Equipa liderada por especialista portuguesa confirma o potencial de um mecanismo de ação muito diferente de outros compostos e medicamentos.
Uma equipa científica liderada pela neurofarmacologista Maria José Diógenes confirmou em experiências com ratinhos o potencial terapêutico de um novo composto químico contra a doença de Alzheimer, forma mais comum de demência que afeta a memória e a linguagem.
“Este composto é totalmente inovador, pois tem um mecanismo de ação completamente diferente de outros compostos e medicamentos estudados para a doença de Alzheimer“, sustentou à Lusa a investigadora do Instituto de Farmacologia e Neurociências da Faculdade de Medicina da Universidade de Lisboa.
Testado em ratinhos que mimetizavam a doença de Alzheimer, o composto de aminoácidos que o grupo de investigação criou em laboratório e designou de TAT-TrkB “preveniu a perda de memória e aprendizagem sem demonstração de efeitos secundários”.
“A nível molecular foi possível observar a ausência de alterações que são usualmente encontradas nos cérebros dos doentes com doença de Alzheimer”, acrescentou Maria José Diógenes, na véspera do Dia Mundial da Pessoa com Doença de Alzheimer, celebrado anualmente em 21 de setembro.

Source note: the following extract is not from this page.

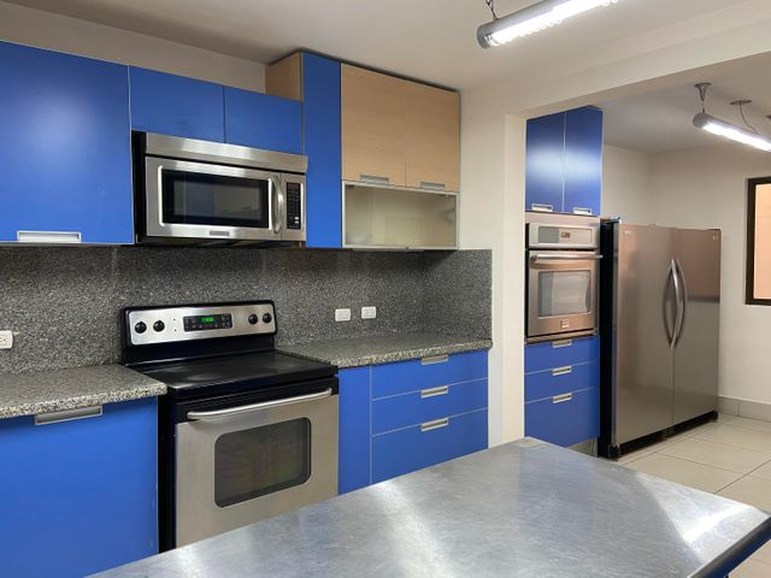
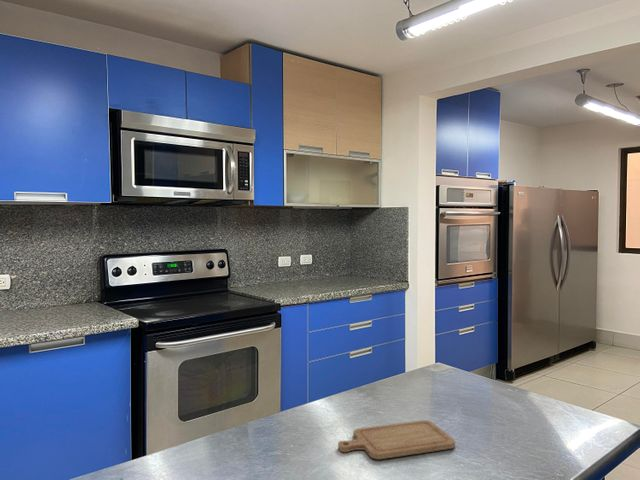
+ chopping board [337,419,456,460]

O trabalho, descrito num artigo publicado recentemente na revista da especialidade Molecular Therapy e assinado por uma equipa internacional de cientistas, foi distinguido em 2021 pela Misericórdia de Lisboa com um dos Prémios Santa Casa de Neurociências.
Na altura, em declarações à Lusa, a investigadora e professora Maria José Diógenes referiu que se propunha “confirmar o potencial terapêutico de um composto” criado por uma vasta equipa de investigação num estudo anterior.
O composto foi concebido “para proteger os efeitos neuroprotetores de uma molécula muito importante para o cérebro, a BDNF”, que “é crucial para os processos de memória e aprendizagem” e cuja função “está diminuída” nos doentes de Alzheimer porque “o local onde a molécula se liga para exercer o seu efeito está destruído”.
“Ao longo de muitas décadas investigadores de todo o mundo dedicaram-se a estudar formas de aumentar a BDNF, contudo não se dedicaram a estudar a fechadura, o recetor”, afirmou agora à Lusa a neurofarmacologista, sublinhando que o novo composto, TAT-TrkB, “impede a clivagem” do recetor da molécula, designado de ‘TrkB-FL’.
“Para a BDNF exercer os seus efeitos é necessário que ative o recetor TrkB-FL, é como se a BDNF fosse uma chave e o recetor a fechadura. Para que a chave consiga abrir a porta é necessário que a fechadura esteja intacta”, ilustrou.
Na doença de Alzheimer, a fechadura, o recetor ‘TRKB-FL’, está partida e “a quebra do recetor origina dois fragmentos”, sendo que “um deles tem a capacidade de por si só promover a alteração da memória e de alterar o funcionamento dos genes”, explicou a investigadora, cuja equipa analisou anteriormente amostras “colhidas em autópsias de cérebros de doentes de Alzheimer” e fez estudos em neurónios (células do sistema nervoso) e em modelos animais.
Na sequência desse trabalho, a equipa testou a eficácia e a toxicidade do composto em culturas de células, fatias de cérebro e terminais sinápticos de roedores mortos e em roedores vivos que mimetizavam a doença de Alzheimer (‘versus’ animais saudáveis).
Para perceberem as diferenças, os cientistas administraram tanto a ratinhos “doentes” como a ratinhos saudáveis um placebo.
A equipa de Maria José Diógenes verificou que, quando administrado a roedores que reproduziam a doença de Alzheimer, o novo composto químico “recupera as ações” da molécula BDNF no cérebro, “por prevenir a clivagem do recetor TrkB-FL”, e “impede a formação de um fragmento tóxico que tem potencial para propagar a doença”.
Além disso, a nova substância “diminui os níveis de Tau hiperfosforilada, um péptido [composto de aminoácidos] que se acumula no cérebro dos doentes de Alzheimer e que se julga ser uma das causas da doença”, e “impede a perda de espinhas dendríticas, estruturas que permitem que os neurónios comuniquem uns com os outros e essenciais para a formação de memória”.
Ações que, de acordo com a investigadora, “resultam na melhoria da memória e aprendizagem de ratinhos modelo da doença de Alzheimer de forma muito robusta sem aparecimento de efeitos secundários”.
Até o novo composto ser testado em humanos, Maria José Diógenes e restante equipa vão “trabalhar no aperfeiçoamento das vias e formas de administração” da substância.
“Estamos também a estudar outros compostos com uma estrutura química diferente para aumentar ao máximo a probabilidade de conseguirmos fazer chegar um composto com este mecanismo de ação a ensaios clínicos”, adiantou à Lusa.